Cuentan que durante muchos años el Buda se dedicó a recorrer aldeas, pueblos y ciudades impartiendo la Enseñanza, siempre con compasión. Y en todos lugares había, junto a buena gente, otros que con su ignorancia se encaraban al maestro y le insultaban duramente. Buda jamás perdía la sonrisa y mantenía una calma imperturbable. Y un día le preguntaron los discípulos:
-“Señor, ¿cómo puedes mantenerte tan sereno ante los insultos?” Y Buda contestó:
- “Ellos me insultan, ciertamente, pero yo no recojo el insulto. Contestadme, si alguien viene y os da un regalo pero vosotros no lo queréis, ¿de quién es el regalo?”
- “Pues de quien nos lo da ha dado, maestro, pues no lo hemos cogido”.
- “Así mismo, esos insultos son para mí como un regalo que no quiero recoger. Simplemente los dejo en los mismos labios de donde salen”.
Si pienso así, ¿quién puede quitarme la paz? Solamente aquella persona a la que le doy poder de hacerlo. Si un evento pasado, o las palabras o actitudes de otros con respecto a mí, no son útiles para mi crecimiento, simplemente ignoro estas cosas; en su caso, he aprovechado las experiencias para mejorar, pero no me revuelvo en esos recuerdos o actitudes de otros. Y entonces, es posible no perder la calma, sin que que las palabras de los hombres alteren nuestra quietud.
La paz en el exterior será consecuencia de transparentar esa actitud: en nuestras relaciones con los demás, y nuestra aportación a la paz de nuestra sociedad, y del mundo. Vivir la fraternidad y la armonía entre los seres humanos son los ideales de paz que más se oye hablar, en contraposición al desastre, la guerra y a todo género de conflictos. Pero esa paz no viene desde fuera, sino desde dentro. Y mucho menos depende de las leyes o de los políticos a nivel nacional o internacional, o los funcionarios de los respectivos organismos. Son cosas que ayudan, pero la clave de esa paz entre naciones o en las familias estará en la paz interior de las personas implicadas: si tienen paz, evitarán el conflicto.
Esto es difícil, porque a nivel social no podemos convivir solamente con personas afines: esto significa la aparición de dificultades entre los seres humanos, de hecho solemos decir que unas personas son pacíficas y otras conflictivas que solo hablan de problemas como si todo el mundo estuviera en su contra: cuando acaban con un problema comienzan con otro, por ejemplo si han resuelto un conflicto de pareja pasan a tener un problema con un hijo, o bien con el municipio o con sus opiniones sobre el gobierno del país.

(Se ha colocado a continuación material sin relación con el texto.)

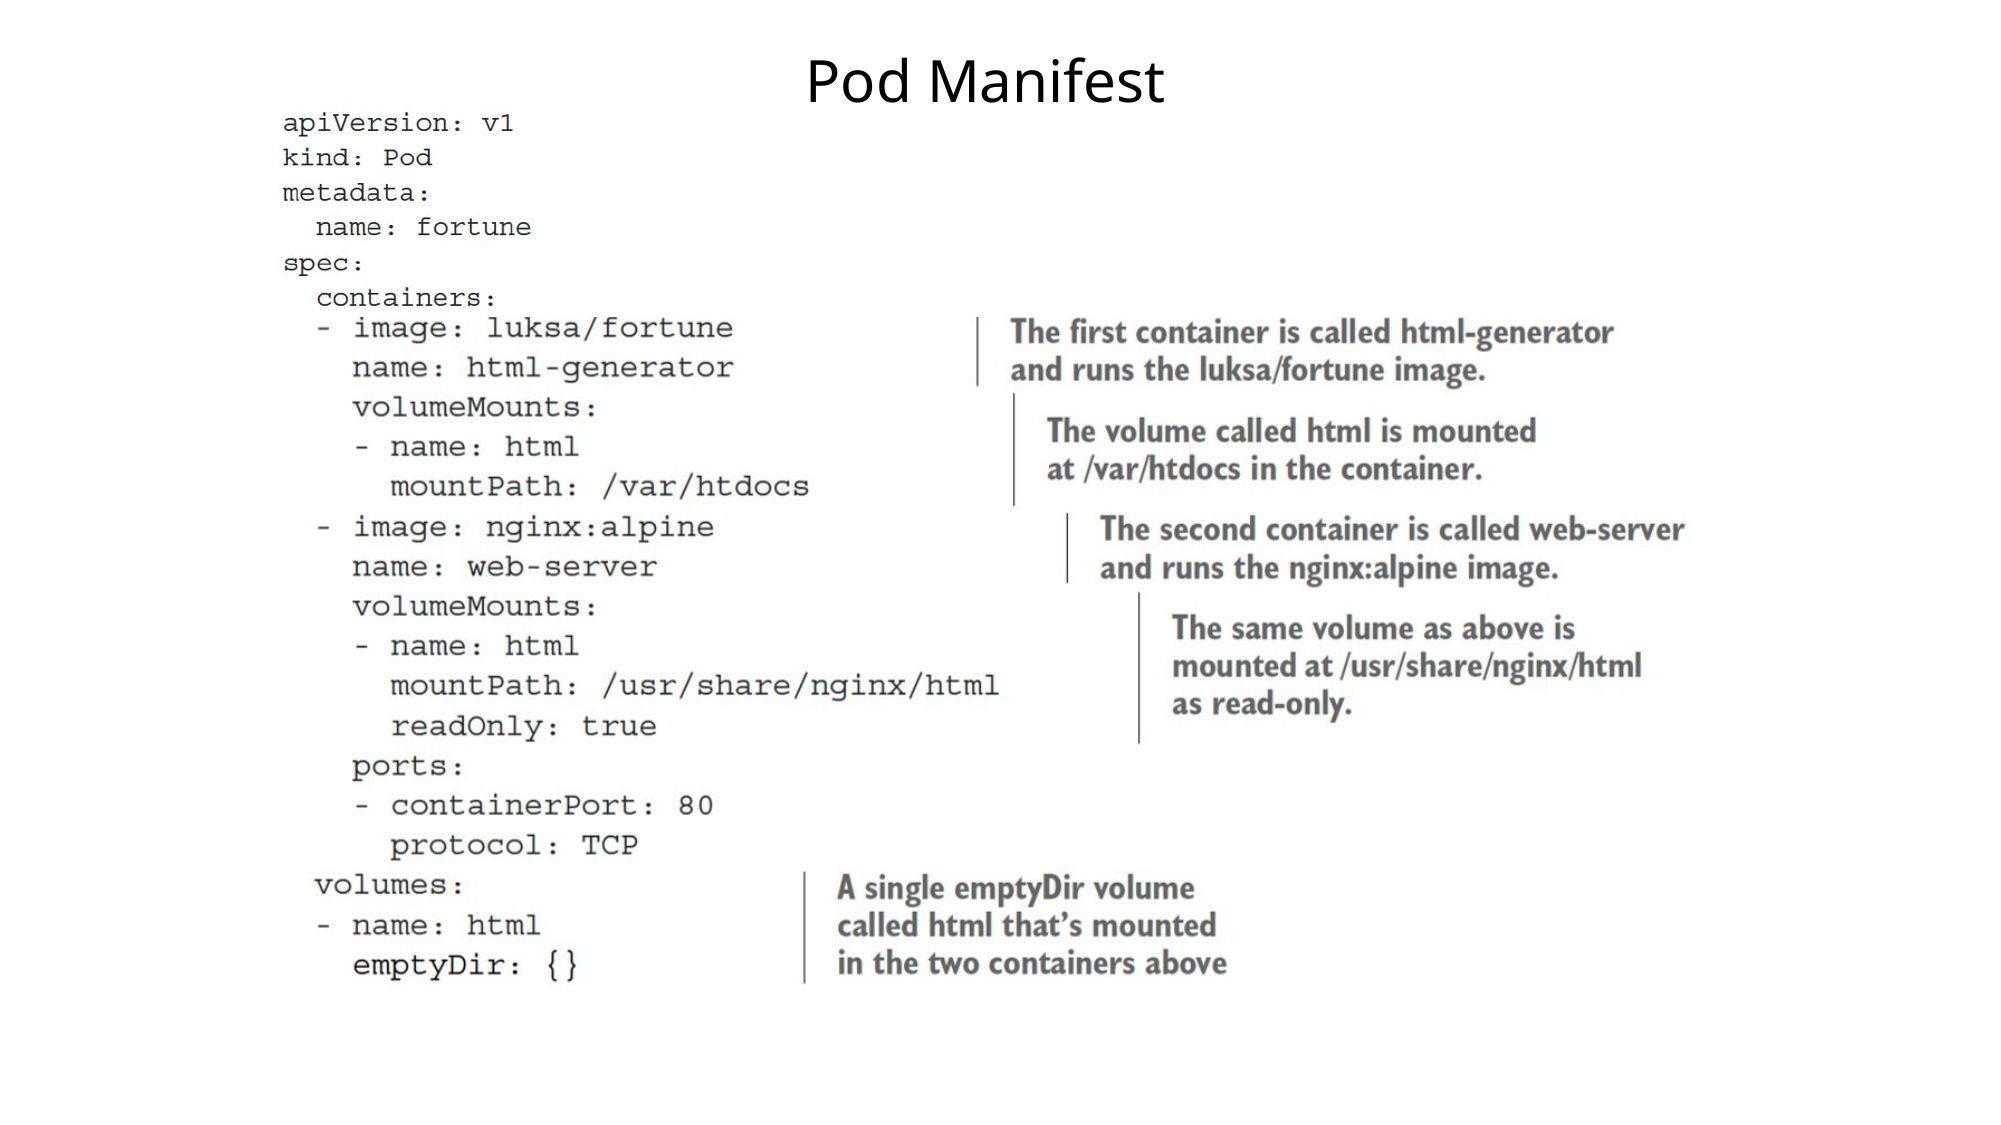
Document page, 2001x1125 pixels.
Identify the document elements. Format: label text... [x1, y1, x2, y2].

text_box Pod Manifest [790, 36, 1241, 103]
picture [262, 103, 1470, 317]
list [263, 315, 1737, 997]
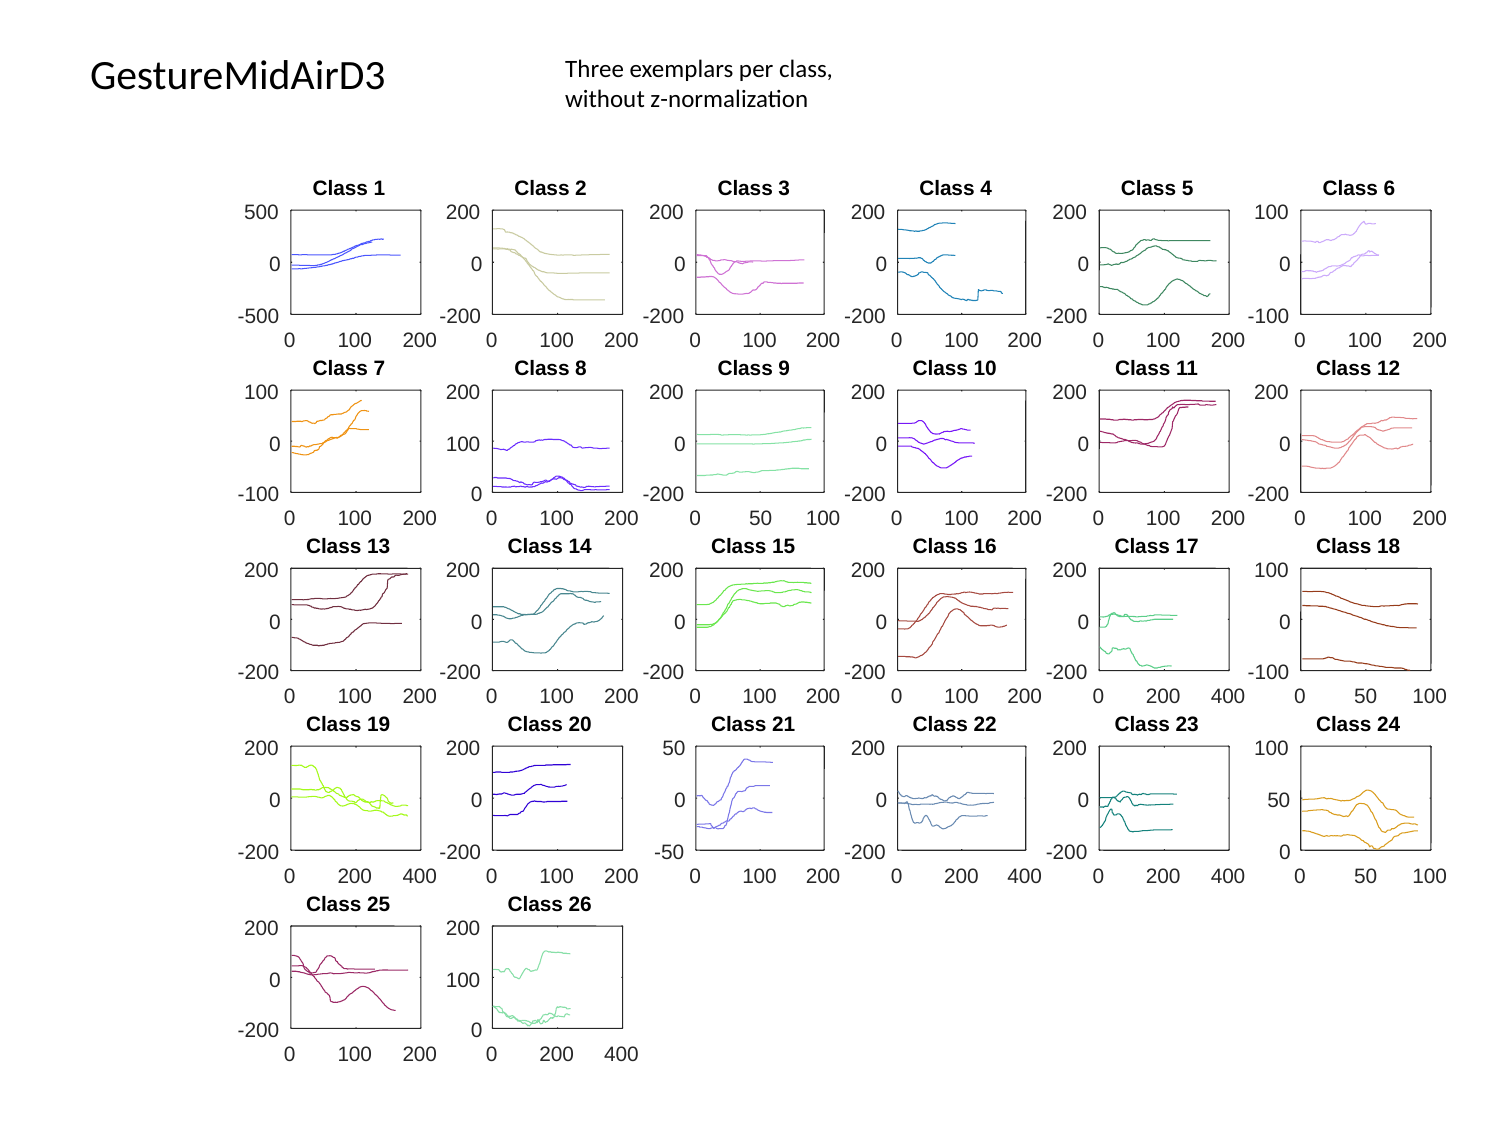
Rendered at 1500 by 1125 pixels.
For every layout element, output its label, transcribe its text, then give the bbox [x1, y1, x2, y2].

text_box Three exemplars per class, without z-normalization [550, 45, 851, 120]
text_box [237, 174, 1448, 1066]
title GestureMidAirD3 [75, 45, 488, 100]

Como dice Jesús, no es lo de fuera lo que nos daña sino lo que sale del corazón del hombre; si una persona está en paz en su interior, trata de modo equilibrado las incidencias de la vida familiar y social sin perderla con preocupaciones: serán ocupaciones que nos mueven a un servicio a los demás, a un amor en acto, pero desde esa paz.
Con las personas conflictivas quizá no será posible llegar a un acuerdo, porque están llenas de miedo y su agresividad y todo eso les impide pensar bien. Aquella frase de que “un mal acuerdo es mejor que un buen pleito” no la captan, y prefieren gastar dinero en procesos judiciales.
Las personas sin paz buscan un doble sentido a las cosas, las ven en negativo sin advertir la parte positiva; se sienten aludidos y agredidos con frecuencia sin motivo muchas veces; buscan salirse con la suya sin pensar en lo que conviene a los demás porque no pueden ponerse en la piel de los demás. En el trabajo, suelen crear dificultades siendo ellos parte del problema y no de la solución. Discuten con facilidad.
Y sobre todo ignoran algo vital, y es que la armonía y paz interior están ligados al espíritu de servicio hacia los demás. La paz es el fruto de la escucha activa, de la empatía y compasión, la ternura que es de lo que más necesitado está el mundo.